▸ **REQUEST**: Please convert the lines below into a Markdown table with two columns, Row and Line, giving each line its row number and skipping any blank lines.

▸ **GIVEN DATA**:
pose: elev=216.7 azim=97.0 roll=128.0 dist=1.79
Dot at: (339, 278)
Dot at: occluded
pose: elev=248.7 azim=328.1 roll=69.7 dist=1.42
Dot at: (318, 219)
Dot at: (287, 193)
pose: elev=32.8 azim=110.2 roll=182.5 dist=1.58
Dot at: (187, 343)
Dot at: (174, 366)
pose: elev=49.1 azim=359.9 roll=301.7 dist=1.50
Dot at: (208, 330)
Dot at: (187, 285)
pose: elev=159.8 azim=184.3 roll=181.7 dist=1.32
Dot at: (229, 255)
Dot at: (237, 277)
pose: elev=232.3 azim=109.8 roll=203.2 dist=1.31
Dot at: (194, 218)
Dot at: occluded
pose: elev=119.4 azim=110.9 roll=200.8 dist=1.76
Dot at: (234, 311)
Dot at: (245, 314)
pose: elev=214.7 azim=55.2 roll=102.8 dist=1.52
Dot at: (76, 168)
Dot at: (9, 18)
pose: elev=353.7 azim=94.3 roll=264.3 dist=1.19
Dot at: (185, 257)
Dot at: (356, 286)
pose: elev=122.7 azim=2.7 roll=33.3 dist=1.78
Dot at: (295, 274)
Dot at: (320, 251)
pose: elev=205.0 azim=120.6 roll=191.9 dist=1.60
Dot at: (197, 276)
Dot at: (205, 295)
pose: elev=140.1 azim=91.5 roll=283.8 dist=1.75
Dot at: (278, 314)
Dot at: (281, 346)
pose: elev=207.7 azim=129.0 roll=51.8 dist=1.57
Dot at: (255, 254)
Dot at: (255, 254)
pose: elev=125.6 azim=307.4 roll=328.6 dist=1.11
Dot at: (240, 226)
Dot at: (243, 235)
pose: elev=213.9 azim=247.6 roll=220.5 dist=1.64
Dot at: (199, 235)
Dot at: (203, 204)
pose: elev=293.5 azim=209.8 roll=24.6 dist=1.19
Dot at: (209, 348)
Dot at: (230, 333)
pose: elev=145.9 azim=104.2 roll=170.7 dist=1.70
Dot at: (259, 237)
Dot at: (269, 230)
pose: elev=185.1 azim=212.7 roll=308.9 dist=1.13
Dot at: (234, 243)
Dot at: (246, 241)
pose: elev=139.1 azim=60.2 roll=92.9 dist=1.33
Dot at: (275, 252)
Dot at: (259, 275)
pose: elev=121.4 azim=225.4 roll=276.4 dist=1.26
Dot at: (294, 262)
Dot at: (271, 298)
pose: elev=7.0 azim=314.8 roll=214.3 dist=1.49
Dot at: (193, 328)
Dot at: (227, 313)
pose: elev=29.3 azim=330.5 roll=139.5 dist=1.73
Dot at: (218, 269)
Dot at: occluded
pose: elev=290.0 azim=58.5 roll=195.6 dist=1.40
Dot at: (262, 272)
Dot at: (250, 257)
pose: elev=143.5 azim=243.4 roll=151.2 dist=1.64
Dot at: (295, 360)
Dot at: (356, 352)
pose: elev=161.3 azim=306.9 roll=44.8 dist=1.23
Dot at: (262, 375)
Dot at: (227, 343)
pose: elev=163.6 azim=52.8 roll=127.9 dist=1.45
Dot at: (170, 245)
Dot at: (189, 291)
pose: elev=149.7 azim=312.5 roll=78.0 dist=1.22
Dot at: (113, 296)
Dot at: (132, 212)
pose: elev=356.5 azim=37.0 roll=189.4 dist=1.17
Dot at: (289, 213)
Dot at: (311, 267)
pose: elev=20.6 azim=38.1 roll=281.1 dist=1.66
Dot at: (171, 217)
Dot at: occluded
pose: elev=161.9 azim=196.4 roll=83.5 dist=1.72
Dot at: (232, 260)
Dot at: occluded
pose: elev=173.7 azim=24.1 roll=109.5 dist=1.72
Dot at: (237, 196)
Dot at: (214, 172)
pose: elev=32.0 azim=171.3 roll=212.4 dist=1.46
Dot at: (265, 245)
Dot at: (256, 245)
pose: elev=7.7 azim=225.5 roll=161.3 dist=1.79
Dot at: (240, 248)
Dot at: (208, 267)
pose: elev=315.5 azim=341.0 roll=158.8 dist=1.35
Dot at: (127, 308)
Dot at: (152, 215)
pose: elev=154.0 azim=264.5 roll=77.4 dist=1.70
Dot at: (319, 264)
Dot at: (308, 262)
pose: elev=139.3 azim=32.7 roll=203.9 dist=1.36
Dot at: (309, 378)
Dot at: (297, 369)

▸ **EXERCISE RESPONSE**:
| Row | Line |
|---|---|
| 1 | pose: elev=216.7 azim=97.0 roll=128.0 dist=1.79 |
| 2 | Dot at: (339, 278) |
| 3 | Dot at: occluded |
| 4 | pose: elev=248.7 azim=328.1 roll=69.7 dist=1.42 |
| 5 | Dot at: (318, 219) |
| 6 | Dot at: (287, 193) |
| 7 | pose: elev=32.8 azim=110.2 roll=182.5 dist=1.58 |
| 8 | Dot at: (187, 343) |
| 9 | Dot at: (174, 366) |
| 10 | pose: elev=49.1 azim=359.9 roll=301.7 dist=1.50 |
| 11 | Dot at: (208, 330) |
| 12 | Dot at: (187, 285) |
| 13 | pose: elev=159.8 azim=184.3 roll=181.7 dist=1.32 |
| 14 | Dot at: (229, 255) |
| 15 | Dot at: (237, 277) |
| 16 | pose: elev=232.3 azim=109.8 roll=203.2 dist=1.31 |
| 17 | Dot at: (194, 218) |
| 18 | Dot at: occluded |
| 19 | pose: elev=119.4 azim=110.9 roll=200.8 dist=1.76 |
| 20 | Dot at: (234, 311) |
| 21 | Dot at: (245, 314) |
| 22 | pose: elev=214.7 azim=55.2 roll=102.8 dist=1.52 |
| 23 | Dot at: (76, 168) |
| 24 | Dot at: (9, 18) |
| 25 | pose: elev=353.7 azim=94.3 roll=264.3 dist=1.19 |
| 26 | Dot at: (185, 257) |
| 27 | Dot at: (356, 286) |
| 28 | pose: elev=122.7 azim=2.7 roll=33.3 dist=1.78 |
| 29 | Dot at: (295, 274) |
| 30 | Dot at: (320, 251) |
| 31 | pose: elev=205.0 azim=120.6 roll=191.9 dist=1.60 |
| 32 | Dot at: (197, 276) |
| 33 | Dot at: (205, 295) |
| 34 | pose: elev=140.1 azim=91.5 roll=283.8 dist=1.75 |
| 35 | Dot at: (278, 314) |
| 36 | Dot at: (281, 346) |
| 37 | pose: elev=207.7 azim=129.0 roll=51.8 dist=1.57 |
| 38 | Dot at: (255, 254) |
| 39 | Dot at: (255, 254) |
| 40 | pose: elev=125.6 azim=307.4 roll=328.6 dist=1.11 |
| 41 | Dot at: (240, 226) |
| 42 | Dot at: (243, 235) |
| 43 | pose: elev=213.9 azim=247.6 roll=220.5 dist=1.64 |
| 44 | Dot at: (199, 235) |
| 45 | Dot at: (203, 204) |
| 46 | pose: elev=293.5 azim=209.8 roll=24.6 dist=1.19 |
| 47 | Dot at: (209, 348) |
| 48 | Dot at: (230, 333) |
| 49 | pose: elev=145.9 azim=104.2 roll=170.7 dist=1.70 |
| 50 | Dot at: (259, 237) |
| 51 | Dot at: (269, 230) |
| 52 | pose: elev=185.1 azim=212.7 roll=308.9 dist=1.13 |
| 53 | Dot at: (234, 243) |
| 54 | Dot at: (246, 241) |
| 55 | pose: elev=139.1 azim=60.2 roll=92.9 dist=1.33 |
| 56 | Dot at: (275, 252) |
| 57 | Dot at: (259, 275) |
| 58 | pose: elev=121.4 azim=225.4 roll=276.4 dist=1.26 |
| 59 | Dot at: (294, 262) |
| 60 | Dot at: (271, 298) |
| 61 | pose: elev=7.0 azim=314.8 roll=214.3 dist=1.49 |
| 62 | Dot at: (193, 328) |
| 63 | Dot at: (227, 313) |
| 64 | pose: elev=29.3 azim=330.5 roll=139.5 dist=1.73 |
| 65 | Dot at: (218, 269) |
| 66 | Dot at: occluded |
| 67 | pose: elev=290.0 azim=58.5 roll=195.6 dist=1.40 |
| 68 | Dot at: (262, 272) |
| 69 | Dot at: (250, 257) |
| 70 | pose: elev=143.5 azim=243.4 roll=151.2 dist=1.64 |
| 71 | Dot at: (295, 360) |
| 72 | Dot at: (356, 352) |
| 73 | pose: elev=161.3 azim=306.9 roll=44.8 dist=1.23 |
| 74 | Dot at: (262, 375) |
| 75 | Dot at: (227, 343) |
| 76 | pose: elev=163.6 azim=52.8 roll=127.9 dist=1.45 |
| 77 | Dot at: (170, 245) |
| 78 | Dot at: (189, 291) |
| 79 | pose: elev=149.7 azim=312.5 roll=78.0 dist=1.22 |
| 80 | Dot at: (113, 296) |
| 81 | Dot at: (132, 212) |
| 82 | pose: elev=356.5 azim=37.0 roll=189.4 dist=1.17 |
| 83 | Dot at: (289, 213) |
| 84 | Dot at: (311, 267) |
| 85 | pose: elev=20.6 azim=38.1 roll=281.1 dist=1.66 |
| 86 | Dot at: (171, 217) |
| 87 | Dot at: occluded |
| 88 | pose: elev=161.9 azim=196.4 roll=83.5 dist=1.72 |
| 89 | Dot at: (232, 260) |
| 90 | Dot at: occluded |
| 91 | pose: elev=173.7 azim=24.1 roll=109.5 dist=1.72 |
| 92 | Dot at: (237, 196) |
| 93 | Dot at: (214, 172) |
| 94 | pose: elev=32.0 azim=171.3 roll=212.4 dist=1.46 |
| 95 | Dot at: (265, 245) |
| 96 | Dot at: (256, 245) |
| 97 | pose: elev=7.7 azim=225.5 roll=161.3 dist=1.79 |
| 98 | Dot at: (240, 248) |
| 99 | Dot at: (208, 267) |
| 100 | pose: elev=315.5 azim=341.0 roll=158.8 dist=1.35 |
| 101 | Dot at: (127, 308) |
| 102 | Dot at: (152, 215) |
| 103 | pose: elev=154.0 azim=264.5 roll=77.4 dist=1.70 |
| 104 | Dot at: (319, 264) |
| 105 | Dot at: (308, 262) |
| 106 | pose: elev=139.3 azim=32.7 roll=203.9 dist=1.36 |
| 107 | Dot at: (309, 378) |
| 108 | Dot at: (297, 369) |